AstroAI Workshop 2026
Ariana Oprea
Peaks as Probes: Simulation-Based Inference of Dark Matter Clustering from Weak-Lensing Convergence Maps
Presenter: Ariana Oprea (Newcastle University)
Title: Peaks as Probes: Simulation-Based Inference of Dark Matter Clustering from Weak-Lensing Convergence Maps
Date/Time: Monday, June 15, 4:00 PM - 5:30 PM
Virtual
Abstract: Weak gravitational lensing offers a direct window onto the distribution of dark matter across the Universe. This work focuses on weak-lensing peak counts, the local maxima in the convergence (κ) field, which trace the most massive dark matter structures and carry valuable non-Gaussian information that two-point statistics are unable to capture. Because the peak-count likelihood is itself non-Gaussian and difficult to describe with analytic models, simulation-based inference (SBI) is applied, training a neural posterior estimator on a suite of convergence maps spanning [parameter grid] to infer the cosmological parameters S₈ and Ωₘ directly from the peaks.
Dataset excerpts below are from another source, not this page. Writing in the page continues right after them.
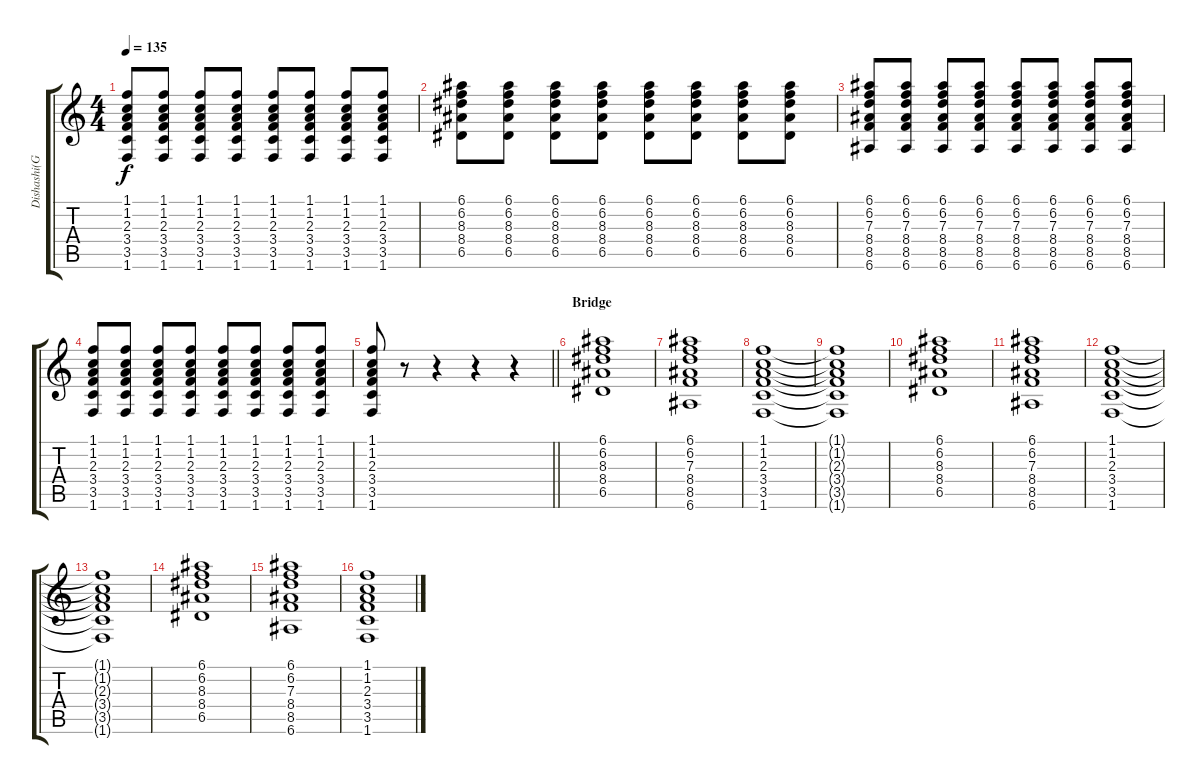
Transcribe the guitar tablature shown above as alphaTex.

\track ("Dishashi(Guitar)" "Dishashi(G") {instrument acousticguitarnylon}
\staff {score tabs}
\tuning (E4 B3 G3 D3 A2 E2) {hide}
\ts (4 4)
\tempo 135
\clef g2
\ks c
(1.1 1.2 2.3 3.4 3.5 1.6).8{dy f} (1.1 1.2 2.3 3.4 3.5 1.6).8 (1.1 1.2 2.3 3.4 3.5 1.6).8 (1.1 1.2 2.3 3.4 3.5 1.6).8 (1.1 1.2 2.3 3.4 3.5 1.6).8 (1.1 1.2 2.3 3.4 3.5 1.6).8 (1.1 1.2 2.3 3.4 3.5 1.6).8 (1.1 1.2 2.3 3.4 3.5 1.6).8 |
(6.1 6.2 8.3 8.4 6.5).8 (6.1 6.2 8.3 8.4 6.5).8 (6.1 6.2 8.3 8.4 6.5).8 (6.1 6.2 8.3 8.4 6.5).8 (6.1 6.2 8.3 8.4 6.5).8 (6.1 6.2 8.3 8.4 6.5).8 (6.1 6.2 8.3 8.4 6.5).8 (6.1 6.2 8.3 8.4 6.5).8 |
(6.1 6.2 7.3 8.4 8.5 6.6).8 (6.1 6.2 7.3 8.4 8.5 6.6).8 (6.1 6.2 7.3 8.4 8.5 6.6).8 (6.1 6.2 7.3 8.4 8.5 6.6).8 (6.1 6.2 7.3 8.4 8.5 6.6).8 (6.1 6.2 7.3 8.4 8.5 6.6).8 (6.1 6.2 7.3 8.4 8.5 6.6).8 (6.1 6.2 7.3 8.4 8.5 6.6).8 |
(1.1 1.2 2.3 3.4 3.5 1.6).8 (1.1 1.2 2.3 3.4 3.5 1.6).8 (1.1 1.2 2.3 3.4 3.5 1.6).8 (1.1 1.2 2.3 3.4 3.5 1.6).8 (1.1 1.2 2.3 3.4 3.5 1.6).8 (1.1 1.2 2.3 3.4 3.5 1.6).8 (1.1 1.2 2.3 3.4 3.5 1.6).8 (1.1 1.2 2.3 3.4 3.5 1.6).8 |
\barLineRight lightlight
(1.1 1.2 2.3 3.4 3.5 1.6).8 r.8 r.4 r.4 r.4 |
\section ("" "Bridge")
(6.1 6.2 8.3 8.4 6.5).1 |
(6.1 6.2 7.3 8.4 8.5 6.6).1 |
(1.1 1.2 2.3 3.4 3.5 1.6).1 |
(1.1{t} 1.2{t} 2.3{t} 3.4{t} 3.5{t} 1.6{t}).1 |
(6.1 6.2 8.3 8.4 6.5).1 |
(6.1 6.2 7.3 8.4 8.5 6.6).1 |
(1.1 1.2 2.3 3.4 3.5 1.6).1 |
(1.1{t} 1.2{t} 2.3{t} 3.4{t} 3.5{t} 1.6{t}).1 |
(6.1 6.2 8.3 8.4 6.5).1 |
(6.1 6.2 7.3 8.4 8.5 6.6).1 |
(1.1 1.2 2.3 3.4 3.5 1.6).1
Posterior calibration is validated through coverage tests, and robustness is assessed against shape noise and baryonic feedback. The results are further benchmarked against a convolutional network performing field-level inference on the same maps, isolating how much cosmological information the peaks alone retain. Together, these results demonstrate a fast, well-calibrated, and interpretable route to higher-order weak-lensing inference, one directly applicable to the convergence maps of upcoming Stage-IV surveys such as Rubin LSST and Euclid.